# [TASK SET]
- a) Answer these about the passage on the MNIST dataset, one per line:
(i) What default figure width and height, in inches, does it set?
(ii) From which module is mnist imported?
(iii) By what number are the pixel values divided to scale them to the range 0-1?
- b) From the passage on the MNIST dataset, retype the part between "# scale the" and "return (train_images, train_labels), (test_images, test_labels)", inclusive.

# [PASSAGE SHOWN]
# Introduction to Convolutional Neural Networks

### The MNIST Dataset - Revisited

In [None]:
import random
import numpy as np
import matplotlib.pyplot as plt
plt.rcParams["figure.figsize"] = (4,3)  # default figure width, height in inches

In [None]:
from tensorflow.keras.datasets import mnist
from tensorflow.keras.utils import to_categorical

In [None]:
# return images of type float32 in the range 0-1
def load_normalized_mnist_data():
    (train_images, train_labels), (test_images, test_labels) = mnist.load_data()
    # scale the pixel values to the range 0-1
    train_images = train_images.astype('float32') / 255
    test_images = test_images.astype('float32') / 255
    return (train_images, train_labels), (test_images, test_labels)

# [RECORDS SUPPLIED]
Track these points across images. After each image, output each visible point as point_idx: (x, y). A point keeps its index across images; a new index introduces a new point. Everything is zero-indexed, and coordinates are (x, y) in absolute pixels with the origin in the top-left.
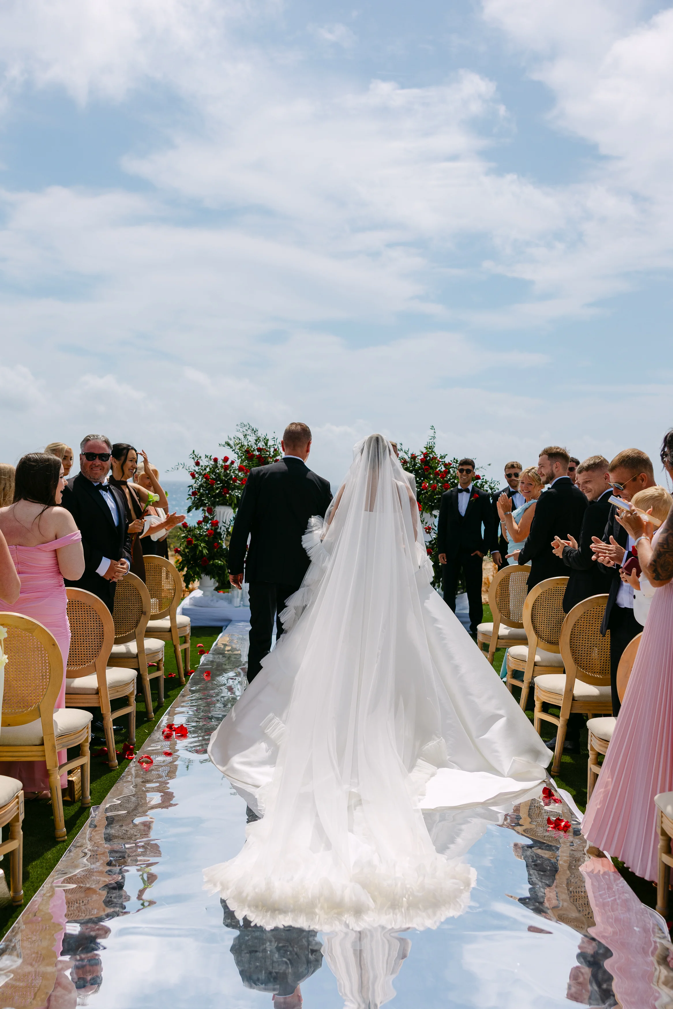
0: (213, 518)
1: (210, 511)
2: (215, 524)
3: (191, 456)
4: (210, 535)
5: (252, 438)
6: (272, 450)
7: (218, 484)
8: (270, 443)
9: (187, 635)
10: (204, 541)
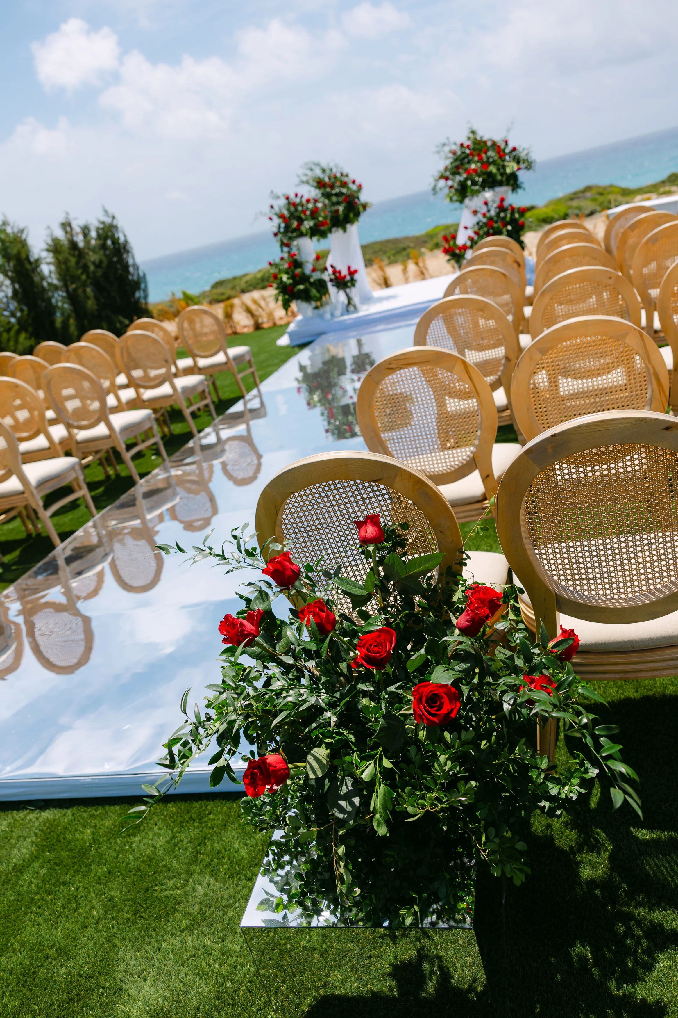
4: (291, 267)
9: (249, 362)
10: (287, 273)
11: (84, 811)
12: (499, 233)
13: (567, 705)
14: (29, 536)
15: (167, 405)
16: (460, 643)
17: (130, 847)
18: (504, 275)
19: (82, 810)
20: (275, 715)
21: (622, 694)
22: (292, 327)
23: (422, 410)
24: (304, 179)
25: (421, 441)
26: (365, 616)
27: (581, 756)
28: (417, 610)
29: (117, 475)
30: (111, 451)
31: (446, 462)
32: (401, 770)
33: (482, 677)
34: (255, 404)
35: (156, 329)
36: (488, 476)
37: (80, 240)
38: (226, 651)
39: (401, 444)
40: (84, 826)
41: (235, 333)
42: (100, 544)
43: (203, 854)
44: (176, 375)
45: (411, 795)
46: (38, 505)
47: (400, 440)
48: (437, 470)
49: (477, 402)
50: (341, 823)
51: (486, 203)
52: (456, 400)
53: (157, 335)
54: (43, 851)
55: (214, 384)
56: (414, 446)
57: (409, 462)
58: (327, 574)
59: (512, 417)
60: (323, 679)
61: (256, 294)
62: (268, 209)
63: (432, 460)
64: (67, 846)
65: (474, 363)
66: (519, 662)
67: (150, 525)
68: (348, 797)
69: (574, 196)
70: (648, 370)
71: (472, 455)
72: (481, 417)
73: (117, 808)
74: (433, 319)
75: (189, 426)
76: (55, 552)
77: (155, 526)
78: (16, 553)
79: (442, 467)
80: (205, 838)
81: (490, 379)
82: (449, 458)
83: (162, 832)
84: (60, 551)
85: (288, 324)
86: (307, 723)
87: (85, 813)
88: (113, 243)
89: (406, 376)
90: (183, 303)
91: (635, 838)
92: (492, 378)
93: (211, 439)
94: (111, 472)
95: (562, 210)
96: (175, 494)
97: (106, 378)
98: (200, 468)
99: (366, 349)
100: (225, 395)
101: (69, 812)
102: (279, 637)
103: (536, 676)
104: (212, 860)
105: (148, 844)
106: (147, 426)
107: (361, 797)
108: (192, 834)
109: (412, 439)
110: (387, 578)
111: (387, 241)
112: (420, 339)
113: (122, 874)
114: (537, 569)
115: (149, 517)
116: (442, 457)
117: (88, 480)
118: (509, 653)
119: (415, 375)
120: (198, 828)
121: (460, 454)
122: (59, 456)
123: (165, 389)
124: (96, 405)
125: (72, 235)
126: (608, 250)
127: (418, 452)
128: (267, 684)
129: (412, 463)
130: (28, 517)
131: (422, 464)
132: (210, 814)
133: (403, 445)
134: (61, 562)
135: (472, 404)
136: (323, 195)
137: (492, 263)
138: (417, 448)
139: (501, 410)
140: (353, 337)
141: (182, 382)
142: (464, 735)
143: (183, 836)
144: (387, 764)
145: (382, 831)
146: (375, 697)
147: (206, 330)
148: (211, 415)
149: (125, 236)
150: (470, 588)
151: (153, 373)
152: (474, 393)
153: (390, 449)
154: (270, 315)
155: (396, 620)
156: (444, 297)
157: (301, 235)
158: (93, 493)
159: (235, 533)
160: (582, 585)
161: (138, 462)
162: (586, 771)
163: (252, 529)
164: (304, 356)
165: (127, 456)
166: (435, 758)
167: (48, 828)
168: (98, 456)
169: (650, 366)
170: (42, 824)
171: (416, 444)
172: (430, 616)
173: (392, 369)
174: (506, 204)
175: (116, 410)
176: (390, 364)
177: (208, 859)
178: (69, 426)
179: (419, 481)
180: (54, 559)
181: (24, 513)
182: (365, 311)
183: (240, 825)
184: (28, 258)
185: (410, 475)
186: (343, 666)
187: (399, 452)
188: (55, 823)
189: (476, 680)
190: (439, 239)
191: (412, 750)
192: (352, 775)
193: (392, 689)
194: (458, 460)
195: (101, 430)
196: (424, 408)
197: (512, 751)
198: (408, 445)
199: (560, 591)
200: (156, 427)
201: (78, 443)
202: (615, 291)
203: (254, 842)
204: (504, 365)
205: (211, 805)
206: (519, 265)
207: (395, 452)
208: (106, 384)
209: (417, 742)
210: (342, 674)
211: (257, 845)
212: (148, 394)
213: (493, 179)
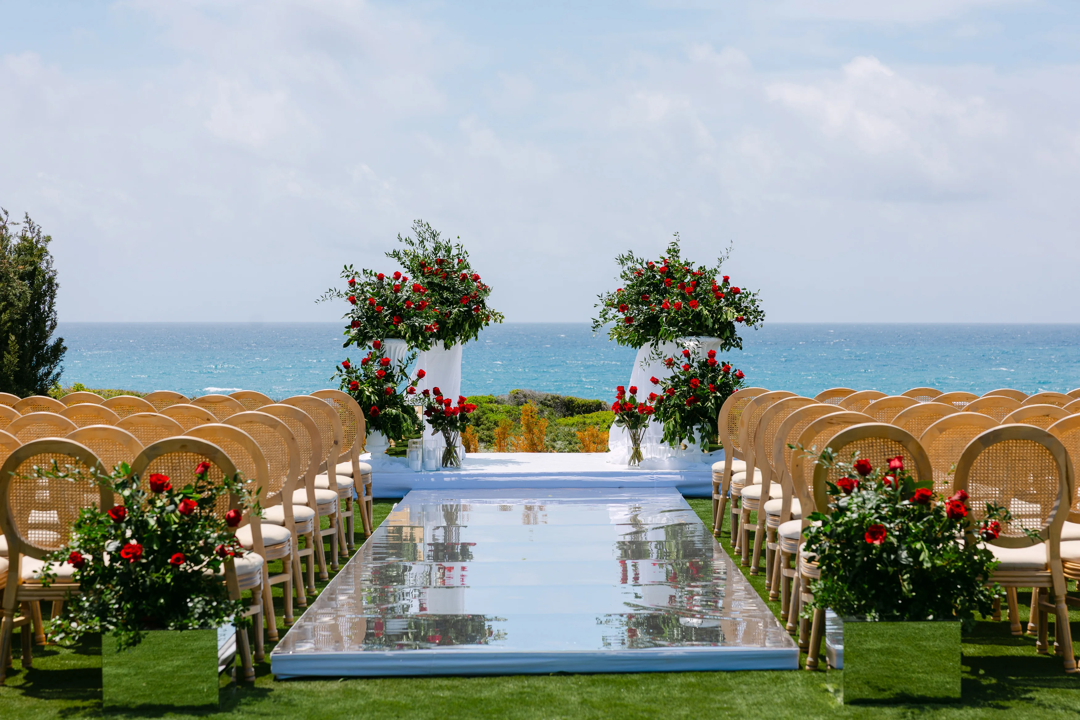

# [ANSWERS BY ITEM]
- a)
(i) Width 4, height 3
(ii) tensorflow.keras.datasets
(iii) 255

- b)
# scale the pixel values to the range 0-1
    train_images = train_images.astype('float32') / 255
    test_images = test_images.astype('float32') / 255
    return (train_images, train_labels), (test_images, test_labels)